Foundational to this reciprocal and iterative process of community building is in the way I show up in courses. I start by communicating that I am also human and have faults, and that over the course of the semester I am likely to make mistakes, and I am okay with that. I try to explicitly step down from the role of ultimate authority to one of a co-learner. This begins to shift the dynamic from being a place of right and wrong to a place of accepting ambiguity and appreciating one another’s contributions to the learning process. This work of relationship building and showing up as fully human, seems especially important in online spaces. As Robin DeRosa articulated, “When we think of distance as an invitation to explore our relationality to others, we invite ourselves into a learning community, and this is a precious resource and an opportunity.”

Another part of this work of us all showing up as fully human in online spaces is intentionally embedding opportunities for students to know myself and one another in and out of the content of the course. Opportunities I try to embed to encourage these relationships sometimes include Flipgrid videos to invite everyone to share something about themselves, and other times it includes opportunities for personal connections to readings and resources.

To further humanize and begin to build community in online courses, I start each week with a video about the module-- sometimes focusing on the “nuts and bolts” of a new technology, other times focusing on an aspect of the content within the module. As part of these videos, I intentionally plan what I will say, but I don’t rehearse it or write a script. The outcome is that I generally say “ummm” several times, or a pet or child might make a cameo; but for me, the messiness is part of what makes me a real person. Students are responsive to these-- I think it helps them build a connection to me as a human, and gives them permission to show up as themselves, too.
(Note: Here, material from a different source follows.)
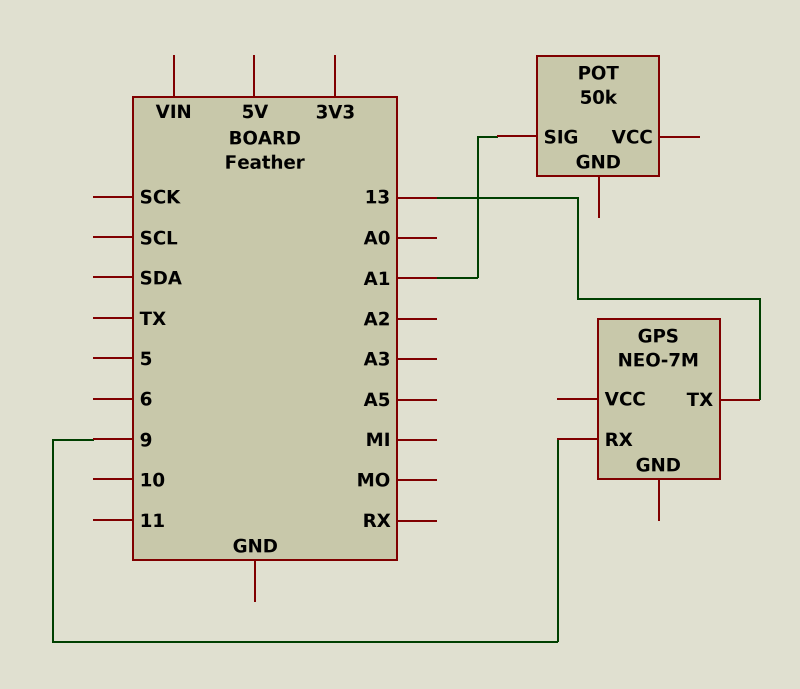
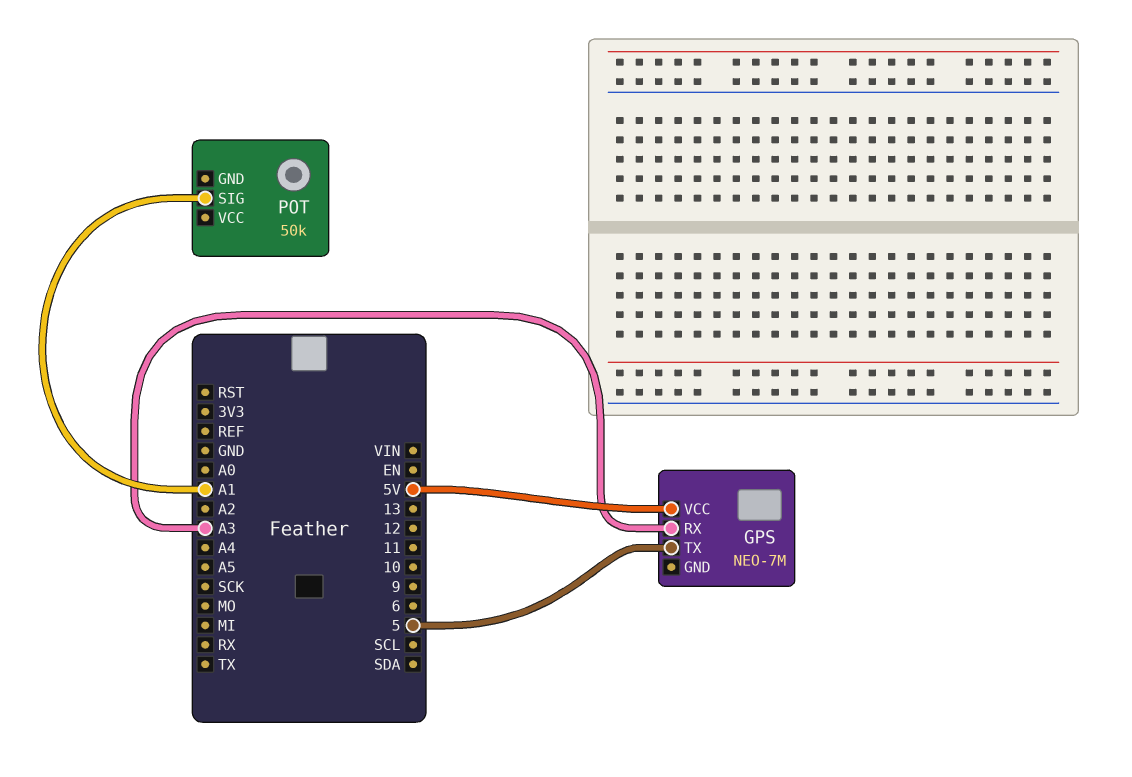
GPS pin RX: 9 -> A3
GPS pin TX: 13 -> 5
GPS pin VCC: none -> 5V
Outside of courses, I hold weekly office hours via Zoom. For a couple semesters these were not well attended, and to be honest, feeling a bit defeated, I stopped holding them for a bit. When COVID-19 hit, I decided it would be good to start them again, and several students show up each week to be in community with one another. There is never an agenda, it is just a time to be with each other.

As I write this, I realize that I don’t have any magic formula that makes community happen. For me, it’s showing up as myself, and giving space for students to do the same. In many ways, it has been by intentionally showing up as my true self that community building begins.